Malika Sorel : « Face à l’islamisme, je ne comprends pas pourquoi on continue à déplorer les conséquences dont on chérit les causes »
Malika Sorel-Sutter : L’intitulé est bon car les principes républicains ont besoin d'être confortés, mais j’ai du mal à voir de quelle façon ce texte de loi y parviendra. Il comprend plusieurs parties. Des articles ambitionnent de "garantir le respect des principes républicains" en sanctionnant leur non respect. Ils sont intéressants mais se bornent à tenter, péniblement, de courir après les conséquences.
Dans d’autres articles, et au prétexte que cela serait plus simple d'assurer les contrôles qui lui incombent, l'État en vient à vouloir favoriser le financement du culte par le biais du passage des associations du régime de 1901 vers celui de 1905. Cette migration procure de nombreuses exemptions fiscales sur les donations et legs; les taxes foncière et d’habitation. L’État et les communes pourront garantir certains emprunts visant la construction de nouveaux édifices religieux et auront une plus grande facilité pour accorder des baux emphytéotiques au loyer symbolique... Selon le bon principe de Lavoisier "rien ne se perd, rien ne se crée, tout se transforme", toute déduction fiscale correspond à une amputation équivalente de rentrées pour les caisses de l'État.
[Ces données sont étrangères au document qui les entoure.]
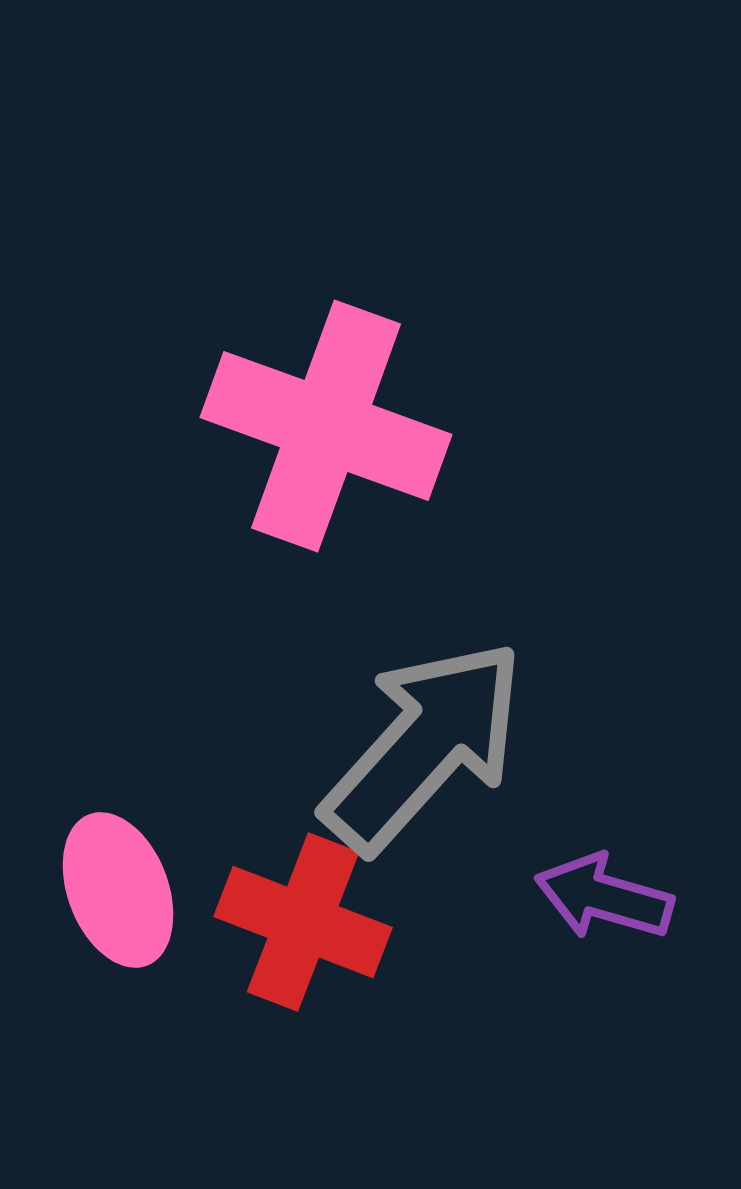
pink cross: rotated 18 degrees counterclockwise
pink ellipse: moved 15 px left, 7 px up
Le concept de "séparatisme" que le Président a fini par abandonner disait clairement ce qui est à l'oeuvre, à savoir la décomposition française. Peu à peu, la nation se décompose en groupes, et l'unité nationale s’enfuit, sacrifiée sur l’autel d’un vivre-ensemble qui a été dissocié des fondamentaux culturels du peuple français. Le président égyptien Abdel Fattah al-Sissi vient de le rappeler à sa manière en déclarant que “Les valeurs religieuses doivent avoir la suprématie sur les valeurs humaines”. En France, 57 % des jeunes musulmans pensent que la charia est plus importante que la République ( Ifop nov 2020). L'école a échoué dans sa mission et personne ne se demande pourquoi.